Green.—Indigo in combination with one of the yellows furnishes most of the greens. With buckthorn it produces Chinese greens, both bright and dull.

Brown.—Browns are most frequently obtained by mixing madder with yellow or by dyeing with madder over yellow. Valonia, catechu, gall-nuts, and the green husks of walnuts also enter largely into the making of browns.

Yellow.—The principal yellows are obtained from the Persian berries, from turmeric, from saffron and sumac roots. Persian berries give a fast dull yellow. Turmeric is from the root of a plant growing abundantly in East India and China and it gives a bright orange color. Orange yellow is also obtained from henna and by combining madder and turmeric. A light yellow is obtained from larkspur; a greenish yellow from a fungus of the mulberry, and, of late years, a buff colored yellow has been obtained from quercitron bark.

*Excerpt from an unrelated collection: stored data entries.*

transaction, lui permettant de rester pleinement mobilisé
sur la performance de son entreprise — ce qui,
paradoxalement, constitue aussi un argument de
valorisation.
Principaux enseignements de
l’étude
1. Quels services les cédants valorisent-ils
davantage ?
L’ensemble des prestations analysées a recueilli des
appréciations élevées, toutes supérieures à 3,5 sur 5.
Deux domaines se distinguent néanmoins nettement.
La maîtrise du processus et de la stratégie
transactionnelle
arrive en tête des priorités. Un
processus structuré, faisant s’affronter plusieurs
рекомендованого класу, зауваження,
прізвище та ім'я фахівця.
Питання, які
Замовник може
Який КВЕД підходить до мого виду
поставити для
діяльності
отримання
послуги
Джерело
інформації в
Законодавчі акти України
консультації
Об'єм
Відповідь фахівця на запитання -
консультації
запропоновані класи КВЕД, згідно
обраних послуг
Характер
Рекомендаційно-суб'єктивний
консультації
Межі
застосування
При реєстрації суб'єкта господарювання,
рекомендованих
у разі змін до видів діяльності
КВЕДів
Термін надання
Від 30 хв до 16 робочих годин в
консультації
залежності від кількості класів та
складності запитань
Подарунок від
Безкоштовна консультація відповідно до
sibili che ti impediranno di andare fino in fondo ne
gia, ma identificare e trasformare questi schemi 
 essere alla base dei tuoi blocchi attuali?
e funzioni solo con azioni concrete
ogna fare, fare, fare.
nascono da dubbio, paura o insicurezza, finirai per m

Black.—Black seems to be the only color which the rug makers of older days were unable to produce from vegetable or animal sources. The principal black used was that made from iron filings with vinegar and pomegranate rind, but it destroyed the fibres of the wool. For this reason very little black was used in the antique pieces excepting where the fleece of black sheep could be obtained. Nowadays logwood, which grows in Central America, is the essential basis of all blacks in wool, although other colors are frequently used with it to modify or intensify the shade.

Purple.—From very early times the Phoenicians were renowned for a purple which they obtained from a shellfish found in the Ægean Sea, but the secret of making it has long since become a lost art. A great many shades of purple, heliotrope and lavender are obtained from the different red dyes in combination with indigo and the dye woods as well as from the bodies of marine insects and mollusks.

Gray.—Gray is secured from Smyrna gall-nuts with copperas.

Salmon.—Salmon is obtained by mixing madder with valonia.

Violet.—Violet is frequently made from milk, sour grape juice, madder and water.

DAGHESTAN RUG.
DAGHESTAN RUG
Size 8' × 3'6"
FROM THE COLLECTION OF THE AUTHOR

Knot: Ghiordes. Seven to the inch horizontally and eight vertically, making fifty-six to the square inch.

This rug illustrates the best Caucasian spirit in design and workmanship. It is glorious in color and its combination of blues, reds, yellows and greens belong to an age which is bygone in the textile art of Caucasia.

The Georgian design in the outer border is a Caucasian characteristic and especially of the Daghestans.